キリスト教思想への招待
新型コロナはWHOにパンデミック(世界的流行)と認定されたが、それまで世界的に流行する疫病がなかったわけではない。治療法のなかった古代には多くの疫病がパンデミックになり、長期にわたって世界に流行した。ローマ帝国では、西暦165年ごろから天然痘(と思われる疫病)が大流行し、その後もたびたび流行を繰り返した。

歴史上有名なパンデミックは、皇帝ユリアヌス(在位361~63年)のときの大流行である。命を守れないローマ帝国の権威は失墜し、信者は天国で救われると説くキリスト教が疫病のように流行した。ユリアヌスはローマの土着信仰を否定するキリスト教徒を「無神論者」と非難して弾圧したが、その強さを次のようにたたえた。
無神論者をこの上もなく発達させた理由は、他者に対する人間愛、死者の埋葬に関する丁寧さ、よく鍛錬された生き方のまじめさである。
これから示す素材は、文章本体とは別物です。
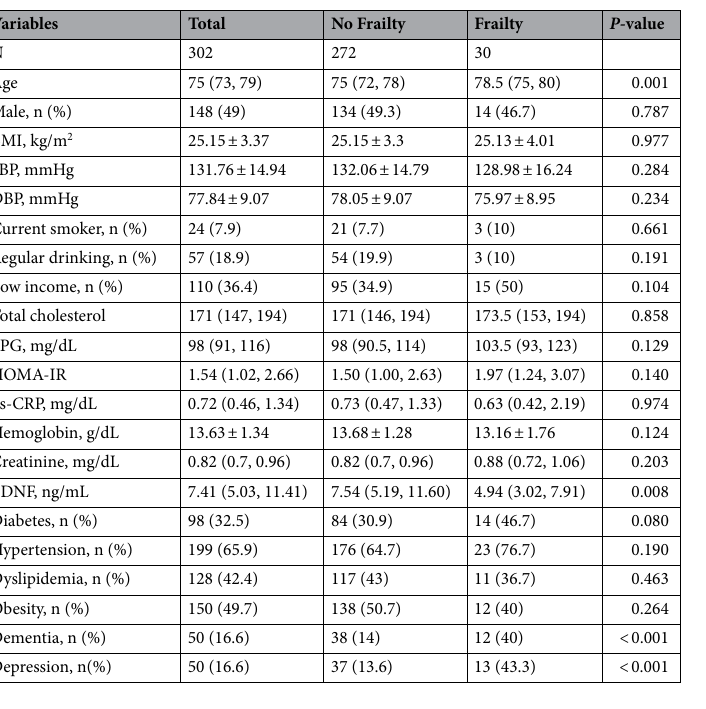
Table 1. Baseline characteristics of study population according to the presence of frailty. Data are expressed as percentage or as mean (IQR) or mean ± SD, unless otherwise noted. Groups were compared using χ 2 test for categorical variables and independent two-sample t-test or Mann-Whiney U-test for continuous variables after log-transformation of skewed variables including plasma BDNF. BDNF, brain-derived neurotrophic factor; BMI, body mass index; DBP, diastolic blood pressure; FPG, fasting plasma glucose; HOMA-IR, homeostasis model assessment-insulin resistance; hs-CRP, high-sensitivity C-reactive protein; SBP, systolic blood pressure.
[…]それぞれの町に病院を多く設置せよ。外来者が我々の人間愛にあずかることができるように(本書p.123)。
ここで「他者に対する人間愛」と訳されているのは親子の愛情ではなく、恋人の恋愛でもない。それは地域や親族集団とは無関係に信者を歓迎する隣人愛(philanthropia)であり、それを制度化したのが病院(hospice)だった。

キリスト教会という福祉国家

キリスト教は、このようなローカルな集団を超える普遍的な医療共同体として急速な発展を遂げた。もちろん当時は疫病の治療方法はなかったが、多くの患者は病院で栄養を補給するだけで延命できる。キリスト教は地域を超えた相互扶助を実現する「福祉国家」として信者を増やした。

初期キリスト教団の中心は、農耕社会から離れた商人や職人だった(イエスもパウロも職人だ)。彼らはローマ帝国の各地を旅し、地縁集団にも親族集団にも所属しないノマドだった。誰でも自由に参加でき、信仰によってのみ結びつくキリスト教会は、パウロの生み出したイノベーションだった。

疫病によって地域は崩壊し、人々は共同体を離れて安全な場所に移動した。キリスト教徒はローマ帝国の各地を旅し、誰でも自由に参加でき、その中では信仰だけで結びついて助け合う共同体を形成した。

こうして1世紀にはカルトだったキリスト教は疫病の拡大とともに急成長し、最後はローマ帝国の国教になった。キリスト教は地域を超えた普遍的な歓待によって、彼らを弾圧したローマ帝国を乗っ取ってしまったのだ。

初期教会の開かれた共同体の普遍主義は、カトリック教会では異教的な伝統と混じってローカライズされたが、14世紀に黒死病が流行して地域の共同体が崩壊すると、プロテスタントは信仰によってのみ結びつく普遍主義に回帰した。戦争や疫病で人々が離散するとき、信仰共同体としてのキリスト教は成長するのだ。

同じようなマーケティングは現代でも使われている。創価学会から日本共産党に至るまで、主な信者は地縁共同体から離れて大企業のような組織にも所属しない自営業者や未組織労働者などのノマドであり、彼らの入信の動機は孤独や不幸である。

そして信徒は多額の献金をし、それを教団の中で共有する。この献金は教団を離れると無価値になるので、信仰のコミットメントを示すとともに、彼らが貧しくなったときは、教会に行けば必要な食事ができ、医療も受けられる。献金は保険のような役割も果たしているのだ。

今でもキリスト教徒は、海外で金をなくしたとき教会に駆け込むと、金を貸してくれる。アフリカの旧植民地では、キリスト教会が医療・福祉の役割をになっている。隣人愛とは抽象的な博愛ではなく、社会保障のような相互扶助の精神なのだ。